**Task directions**
Every line containing the string "ends" should be returned from the records.

**Records for processing**
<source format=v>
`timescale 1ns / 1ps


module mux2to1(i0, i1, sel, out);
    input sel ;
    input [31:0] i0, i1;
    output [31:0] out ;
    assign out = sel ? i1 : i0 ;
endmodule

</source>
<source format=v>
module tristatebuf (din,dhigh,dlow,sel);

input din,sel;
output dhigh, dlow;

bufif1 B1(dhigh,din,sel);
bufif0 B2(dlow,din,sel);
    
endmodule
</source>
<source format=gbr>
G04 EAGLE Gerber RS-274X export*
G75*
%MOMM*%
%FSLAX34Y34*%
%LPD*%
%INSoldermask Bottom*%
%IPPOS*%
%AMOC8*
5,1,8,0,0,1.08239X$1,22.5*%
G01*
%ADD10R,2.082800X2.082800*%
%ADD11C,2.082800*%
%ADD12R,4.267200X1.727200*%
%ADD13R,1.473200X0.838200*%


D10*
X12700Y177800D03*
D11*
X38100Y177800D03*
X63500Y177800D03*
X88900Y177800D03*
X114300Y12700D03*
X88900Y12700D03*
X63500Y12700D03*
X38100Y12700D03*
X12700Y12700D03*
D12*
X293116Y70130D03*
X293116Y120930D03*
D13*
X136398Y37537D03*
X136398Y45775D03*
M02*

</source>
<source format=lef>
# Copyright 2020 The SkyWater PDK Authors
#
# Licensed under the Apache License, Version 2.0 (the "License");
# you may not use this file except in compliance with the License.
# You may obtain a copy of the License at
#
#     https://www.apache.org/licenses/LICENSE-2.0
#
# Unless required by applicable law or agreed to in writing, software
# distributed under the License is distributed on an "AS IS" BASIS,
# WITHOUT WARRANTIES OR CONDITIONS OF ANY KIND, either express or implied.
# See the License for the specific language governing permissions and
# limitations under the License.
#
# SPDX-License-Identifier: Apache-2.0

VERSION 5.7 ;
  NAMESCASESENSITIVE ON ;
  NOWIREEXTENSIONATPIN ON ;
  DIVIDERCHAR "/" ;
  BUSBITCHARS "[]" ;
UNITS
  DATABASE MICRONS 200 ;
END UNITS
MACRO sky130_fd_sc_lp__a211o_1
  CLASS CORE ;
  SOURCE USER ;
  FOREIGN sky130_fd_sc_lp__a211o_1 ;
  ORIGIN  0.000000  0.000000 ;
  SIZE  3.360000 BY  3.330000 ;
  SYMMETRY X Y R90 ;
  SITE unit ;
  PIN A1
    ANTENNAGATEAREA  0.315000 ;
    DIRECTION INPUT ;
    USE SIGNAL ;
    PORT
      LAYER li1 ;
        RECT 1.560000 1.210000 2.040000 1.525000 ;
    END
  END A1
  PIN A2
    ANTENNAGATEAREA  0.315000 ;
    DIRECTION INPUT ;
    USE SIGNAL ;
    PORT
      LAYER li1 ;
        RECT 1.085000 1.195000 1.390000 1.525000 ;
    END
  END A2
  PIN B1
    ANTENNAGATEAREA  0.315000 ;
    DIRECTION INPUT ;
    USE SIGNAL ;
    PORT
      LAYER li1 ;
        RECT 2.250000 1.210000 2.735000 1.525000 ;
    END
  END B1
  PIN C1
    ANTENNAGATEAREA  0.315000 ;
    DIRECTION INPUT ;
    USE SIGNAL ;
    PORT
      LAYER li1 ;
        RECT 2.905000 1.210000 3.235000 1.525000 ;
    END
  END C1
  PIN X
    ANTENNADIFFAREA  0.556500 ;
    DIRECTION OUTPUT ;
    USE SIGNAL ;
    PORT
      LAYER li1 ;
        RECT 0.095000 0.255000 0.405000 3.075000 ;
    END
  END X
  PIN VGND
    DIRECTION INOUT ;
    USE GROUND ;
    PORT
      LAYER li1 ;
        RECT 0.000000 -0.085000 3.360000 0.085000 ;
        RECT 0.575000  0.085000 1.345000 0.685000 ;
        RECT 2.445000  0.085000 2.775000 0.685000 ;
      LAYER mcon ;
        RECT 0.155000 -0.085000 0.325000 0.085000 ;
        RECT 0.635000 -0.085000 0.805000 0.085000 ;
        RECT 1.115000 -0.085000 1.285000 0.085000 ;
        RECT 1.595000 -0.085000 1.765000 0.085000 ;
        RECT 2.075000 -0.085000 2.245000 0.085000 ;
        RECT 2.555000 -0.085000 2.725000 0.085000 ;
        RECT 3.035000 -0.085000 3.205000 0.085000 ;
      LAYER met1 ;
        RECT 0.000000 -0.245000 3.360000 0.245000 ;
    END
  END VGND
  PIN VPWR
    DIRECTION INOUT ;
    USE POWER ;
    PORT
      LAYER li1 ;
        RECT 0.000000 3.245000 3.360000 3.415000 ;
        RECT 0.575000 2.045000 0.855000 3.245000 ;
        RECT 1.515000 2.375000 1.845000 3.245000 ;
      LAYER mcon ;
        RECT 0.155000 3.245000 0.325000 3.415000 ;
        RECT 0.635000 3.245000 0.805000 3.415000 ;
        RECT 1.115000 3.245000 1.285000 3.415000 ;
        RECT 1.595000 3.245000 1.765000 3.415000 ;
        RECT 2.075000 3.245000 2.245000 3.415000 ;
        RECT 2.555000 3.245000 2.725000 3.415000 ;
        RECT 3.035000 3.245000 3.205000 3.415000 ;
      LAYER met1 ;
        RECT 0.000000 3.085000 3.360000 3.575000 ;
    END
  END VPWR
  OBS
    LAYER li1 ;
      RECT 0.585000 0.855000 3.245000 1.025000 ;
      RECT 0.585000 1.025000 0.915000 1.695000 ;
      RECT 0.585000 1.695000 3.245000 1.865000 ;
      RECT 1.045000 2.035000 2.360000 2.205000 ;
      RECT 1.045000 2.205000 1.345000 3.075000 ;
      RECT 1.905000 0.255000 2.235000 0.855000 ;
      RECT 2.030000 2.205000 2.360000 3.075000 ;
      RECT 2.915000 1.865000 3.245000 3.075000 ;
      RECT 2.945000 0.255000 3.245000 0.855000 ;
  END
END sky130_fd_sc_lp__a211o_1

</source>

---

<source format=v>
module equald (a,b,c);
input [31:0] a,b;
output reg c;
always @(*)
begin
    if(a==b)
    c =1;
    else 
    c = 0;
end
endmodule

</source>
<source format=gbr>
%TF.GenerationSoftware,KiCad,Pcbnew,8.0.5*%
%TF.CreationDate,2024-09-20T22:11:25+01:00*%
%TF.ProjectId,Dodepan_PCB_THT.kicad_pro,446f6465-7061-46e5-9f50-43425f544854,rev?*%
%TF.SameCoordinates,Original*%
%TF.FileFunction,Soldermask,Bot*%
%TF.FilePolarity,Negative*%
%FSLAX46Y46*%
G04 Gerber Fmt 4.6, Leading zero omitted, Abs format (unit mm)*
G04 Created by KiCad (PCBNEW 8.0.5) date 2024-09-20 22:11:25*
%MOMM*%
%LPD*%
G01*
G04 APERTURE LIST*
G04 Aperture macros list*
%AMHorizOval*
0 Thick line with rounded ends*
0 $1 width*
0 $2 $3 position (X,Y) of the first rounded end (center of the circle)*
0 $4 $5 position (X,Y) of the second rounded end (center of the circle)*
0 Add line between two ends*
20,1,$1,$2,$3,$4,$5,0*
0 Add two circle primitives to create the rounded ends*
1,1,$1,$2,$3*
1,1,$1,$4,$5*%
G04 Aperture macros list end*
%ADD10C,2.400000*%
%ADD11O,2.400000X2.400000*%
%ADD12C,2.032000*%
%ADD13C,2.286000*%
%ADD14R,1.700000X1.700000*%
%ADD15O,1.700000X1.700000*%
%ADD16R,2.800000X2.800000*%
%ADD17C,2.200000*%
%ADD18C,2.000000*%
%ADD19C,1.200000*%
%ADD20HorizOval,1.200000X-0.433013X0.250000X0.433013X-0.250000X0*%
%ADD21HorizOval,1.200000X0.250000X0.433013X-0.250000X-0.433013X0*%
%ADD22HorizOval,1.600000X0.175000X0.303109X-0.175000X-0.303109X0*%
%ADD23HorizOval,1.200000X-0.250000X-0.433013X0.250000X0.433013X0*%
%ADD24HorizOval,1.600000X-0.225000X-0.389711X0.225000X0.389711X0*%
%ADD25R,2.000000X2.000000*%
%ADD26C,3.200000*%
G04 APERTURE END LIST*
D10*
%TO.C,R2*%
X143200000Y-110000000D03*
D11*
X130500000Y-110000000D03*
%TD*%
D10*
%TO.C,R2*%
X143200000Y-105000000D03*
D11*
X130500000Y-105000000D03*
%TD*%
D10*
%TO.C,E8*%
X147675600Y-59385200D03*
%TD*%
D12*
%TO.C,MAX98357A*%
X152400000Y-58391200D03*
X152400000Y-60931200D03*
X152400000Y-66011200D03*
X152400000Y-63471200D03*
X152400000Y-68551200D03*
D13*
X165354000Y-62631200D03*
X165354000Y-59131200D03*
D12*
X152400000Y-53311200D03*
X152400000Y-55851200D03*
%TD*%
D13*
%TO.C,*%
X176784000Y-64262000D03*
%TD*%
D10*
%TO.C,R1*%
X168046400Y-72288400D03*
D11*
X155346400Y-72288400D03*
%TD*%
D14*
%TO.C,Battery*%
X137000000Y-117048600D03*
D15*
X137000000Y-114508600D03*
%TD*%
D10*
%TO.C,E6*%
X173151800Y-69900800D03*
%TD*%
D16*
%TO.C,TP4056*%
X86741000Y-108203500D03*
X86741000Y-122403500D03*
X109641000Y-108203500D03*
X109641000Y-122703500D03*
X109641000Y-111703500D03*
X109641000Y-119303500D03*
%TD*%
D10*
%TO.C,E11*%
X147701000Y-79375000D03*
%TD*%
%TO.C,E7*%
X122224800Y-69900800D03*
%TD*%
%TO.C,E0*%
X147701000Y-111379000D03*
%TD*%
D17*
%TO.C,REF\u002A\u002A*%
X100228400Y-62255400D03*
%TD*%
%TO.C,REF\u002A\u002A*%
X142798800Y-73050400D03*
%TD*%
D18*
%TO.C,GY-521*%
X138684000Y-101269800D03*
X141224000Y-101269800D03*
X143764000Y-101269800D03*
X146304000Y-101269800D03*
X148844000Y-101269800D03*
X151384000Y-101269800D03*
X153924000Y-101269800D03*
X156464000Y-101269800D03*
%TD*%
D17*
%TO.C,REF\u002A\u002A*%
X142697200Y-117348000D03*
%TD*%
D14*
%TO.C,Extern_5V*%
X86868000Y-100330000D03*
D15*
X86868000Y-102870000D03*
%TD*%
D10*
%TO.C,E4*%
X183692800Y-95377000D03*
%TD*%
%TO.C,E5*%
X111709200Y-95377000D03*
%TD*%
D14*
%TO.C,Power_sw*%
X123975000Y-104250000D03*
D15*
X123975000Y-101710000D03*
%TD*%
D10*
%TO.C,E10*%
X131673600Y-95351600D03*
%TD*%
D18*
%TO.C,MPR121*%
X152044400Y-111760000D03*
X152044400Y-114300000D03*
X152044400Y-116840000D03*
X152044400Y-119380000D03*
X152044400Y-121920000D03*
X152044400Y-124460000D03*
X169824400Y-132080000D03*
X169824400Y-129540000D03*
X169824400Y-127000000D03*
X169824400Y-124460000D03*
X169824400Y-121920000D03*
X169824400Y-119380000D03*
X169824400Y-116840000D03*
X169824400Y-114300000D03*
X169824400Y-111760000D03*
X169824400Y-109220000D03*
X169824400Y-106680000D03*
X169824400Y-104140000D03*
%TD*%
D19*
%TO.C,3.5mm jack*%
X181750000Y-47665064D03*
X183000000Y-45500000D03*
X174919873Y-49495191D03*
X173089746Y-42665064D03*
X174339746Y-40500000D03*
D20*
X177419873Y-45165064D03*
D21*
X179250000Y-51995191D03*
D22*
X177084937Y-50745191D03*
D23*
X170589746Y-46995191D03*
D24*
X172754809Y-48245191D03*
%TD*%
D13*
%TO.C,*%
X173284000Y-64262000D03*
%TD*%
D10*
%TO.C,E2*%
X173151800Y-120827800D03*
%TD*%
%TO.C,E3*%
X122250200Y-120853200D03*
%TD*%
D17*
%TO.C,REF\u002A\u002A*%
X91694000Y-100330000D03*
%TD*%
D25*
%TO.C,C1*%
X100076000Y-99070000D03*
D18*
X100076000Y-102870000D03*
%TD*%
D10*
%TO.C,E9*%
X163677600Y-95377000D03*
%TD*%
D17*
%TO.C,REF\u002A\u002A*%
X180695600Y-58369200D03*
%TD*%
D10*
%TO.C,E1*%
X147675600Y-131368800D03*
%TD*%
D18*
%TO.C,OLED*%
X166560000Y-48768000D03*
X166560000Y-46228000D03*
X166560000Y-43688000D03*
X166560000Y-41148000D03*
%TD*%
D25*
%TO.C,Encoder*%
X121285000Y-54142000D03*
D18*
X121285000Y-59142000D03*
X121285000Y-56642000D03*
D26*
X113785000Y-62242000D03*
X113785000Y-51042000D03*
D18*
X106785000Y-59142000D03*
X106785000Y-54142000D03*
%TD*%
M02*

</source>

--

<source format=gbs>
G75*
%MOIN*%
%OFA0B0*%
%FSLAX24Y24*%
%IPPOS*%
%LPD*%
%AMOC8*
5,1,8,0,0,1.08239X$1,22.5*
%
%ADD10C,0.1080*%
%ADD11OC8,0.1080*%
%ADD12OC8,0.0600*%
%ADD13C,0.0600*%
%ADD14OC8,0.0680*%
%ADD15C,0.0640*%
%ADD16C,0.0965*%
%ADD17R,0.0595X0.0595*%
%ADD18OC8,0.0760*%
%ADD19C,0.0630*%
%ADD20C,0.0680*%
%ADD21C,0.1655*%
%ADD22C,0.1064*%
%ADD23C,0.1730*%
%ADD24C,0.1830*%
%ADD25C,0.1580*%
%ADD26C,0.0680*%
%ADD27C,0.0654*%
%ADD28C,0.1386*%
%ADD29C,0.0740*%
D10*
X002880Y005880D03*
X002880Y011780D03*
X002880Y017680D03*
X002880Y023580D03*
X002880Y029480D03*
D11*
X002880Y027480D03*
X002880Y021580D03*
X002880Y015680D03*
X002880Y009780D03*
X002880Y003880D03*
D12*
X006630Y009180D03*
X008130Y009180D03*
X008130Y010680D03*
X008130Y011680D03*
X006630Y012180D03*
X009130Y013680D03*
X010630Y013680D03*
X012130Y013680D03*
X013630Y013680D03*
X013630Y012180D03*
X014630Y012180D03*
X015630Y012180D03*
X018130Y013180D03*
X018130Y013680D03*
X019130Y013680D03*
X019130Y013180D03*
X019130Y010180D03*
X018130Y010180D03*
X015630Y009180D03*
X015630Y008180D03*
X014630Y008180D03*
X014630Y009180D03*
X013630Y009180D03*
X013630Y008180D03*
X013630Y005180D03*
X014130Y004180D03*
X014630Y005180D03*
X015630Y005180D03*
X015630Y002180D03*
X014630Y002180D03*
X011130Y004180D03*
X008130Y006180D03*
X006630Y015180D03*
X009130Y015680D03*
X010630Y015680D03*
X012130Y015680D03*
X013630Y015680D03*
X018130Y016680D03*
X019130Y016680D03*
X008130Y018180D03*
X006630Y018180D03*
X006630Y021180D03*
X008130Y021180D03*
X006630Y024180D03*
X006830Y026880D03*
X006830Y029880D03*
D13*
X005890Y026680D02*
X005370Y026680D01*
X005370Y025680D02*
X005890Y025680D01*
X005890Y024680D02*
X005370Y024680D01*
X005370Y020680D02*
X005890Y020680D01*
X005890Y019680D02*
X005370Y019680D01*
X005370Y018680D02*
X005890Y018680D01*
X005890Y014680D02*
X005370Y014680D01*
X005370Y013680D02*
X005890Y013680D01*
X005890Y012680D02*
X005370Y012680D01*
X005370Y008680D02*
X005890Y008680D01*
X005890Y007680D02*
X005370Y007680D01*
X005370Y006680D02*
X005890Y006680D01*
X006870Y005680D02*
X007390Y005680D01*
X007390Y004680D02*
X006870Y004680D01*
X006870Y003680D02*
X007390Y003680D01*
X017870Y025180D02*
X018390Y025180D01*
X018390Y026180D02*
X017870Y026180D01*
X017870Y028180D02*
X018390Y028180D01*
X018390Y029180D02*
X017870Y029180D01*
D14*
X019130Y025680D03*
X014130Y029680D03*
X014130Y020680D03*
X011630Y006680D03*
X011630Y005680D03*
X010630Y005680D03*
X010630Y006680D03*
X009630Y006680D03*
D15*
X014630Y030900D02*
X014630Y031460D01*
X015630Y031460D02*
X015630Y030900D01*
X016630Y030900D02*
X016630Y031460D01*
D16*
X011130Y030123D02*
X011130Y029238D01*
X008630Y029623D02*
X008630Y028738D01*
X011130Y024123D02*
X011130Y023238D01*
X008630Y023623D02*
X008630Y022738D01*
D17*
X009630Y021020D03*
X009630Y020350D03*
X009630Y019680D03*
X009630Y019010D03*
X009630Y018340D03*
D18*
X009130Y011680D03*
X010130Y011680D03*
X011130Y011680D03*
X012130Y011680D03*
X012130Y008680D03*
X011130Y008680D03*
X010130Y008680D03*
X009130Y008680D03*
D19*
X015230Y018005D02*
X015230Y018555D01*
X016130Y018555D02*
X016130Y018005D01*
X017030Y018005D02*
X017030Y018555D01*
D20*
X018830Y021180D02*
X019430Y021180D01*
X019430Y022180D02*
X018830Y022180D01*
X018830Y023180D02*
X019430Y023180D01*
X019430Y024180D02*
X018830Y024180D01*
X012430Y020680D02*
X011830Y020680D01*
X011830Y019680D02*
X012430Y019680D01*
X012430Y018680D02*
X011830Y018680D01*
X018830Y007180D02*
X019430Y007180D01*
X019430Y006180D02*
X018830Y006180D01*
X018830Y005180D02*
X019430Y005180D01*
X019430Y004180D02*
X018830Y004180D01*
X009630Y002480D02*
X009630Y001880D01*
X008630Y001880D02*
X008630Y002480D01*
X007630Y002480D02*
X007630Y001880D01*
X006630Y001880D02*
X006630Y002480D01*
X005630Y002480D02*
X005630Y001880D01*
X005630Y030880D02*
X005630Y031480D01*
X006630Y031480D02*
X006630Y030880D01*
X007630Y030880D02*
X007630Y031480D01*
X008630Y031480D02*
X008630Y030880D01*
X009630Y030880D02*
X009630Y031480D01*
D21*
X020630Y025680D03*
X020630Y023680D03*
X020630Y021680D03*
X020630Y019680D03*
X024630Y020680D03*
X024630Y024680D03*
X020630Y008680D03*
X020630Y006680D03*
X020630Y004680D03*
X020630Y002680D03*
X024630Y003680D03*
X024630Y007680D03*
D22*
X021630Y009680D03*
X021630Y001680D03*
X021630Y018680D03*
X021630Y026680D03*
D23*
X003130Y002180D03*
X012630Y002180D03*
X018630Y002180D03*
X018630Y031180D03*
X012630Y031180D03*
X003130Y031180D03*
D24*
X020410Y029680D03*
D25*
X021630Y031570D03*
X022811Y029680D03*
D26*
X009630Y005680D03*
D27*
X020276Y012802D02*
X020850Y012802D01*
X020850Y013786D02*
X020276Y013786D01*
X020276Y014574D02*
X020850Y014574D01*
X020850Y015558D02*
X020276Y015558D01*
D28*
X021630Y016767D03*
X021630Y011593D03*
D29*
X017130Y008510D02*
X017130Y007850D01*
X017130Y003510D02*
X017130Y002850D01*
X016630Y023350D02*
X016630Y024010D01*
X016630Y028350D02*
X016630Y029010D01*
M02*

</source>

**Solution**
0 Thick line with rounded ends*
0 Add line between two ends*
0 Add two circle primitives to create the rounded ends*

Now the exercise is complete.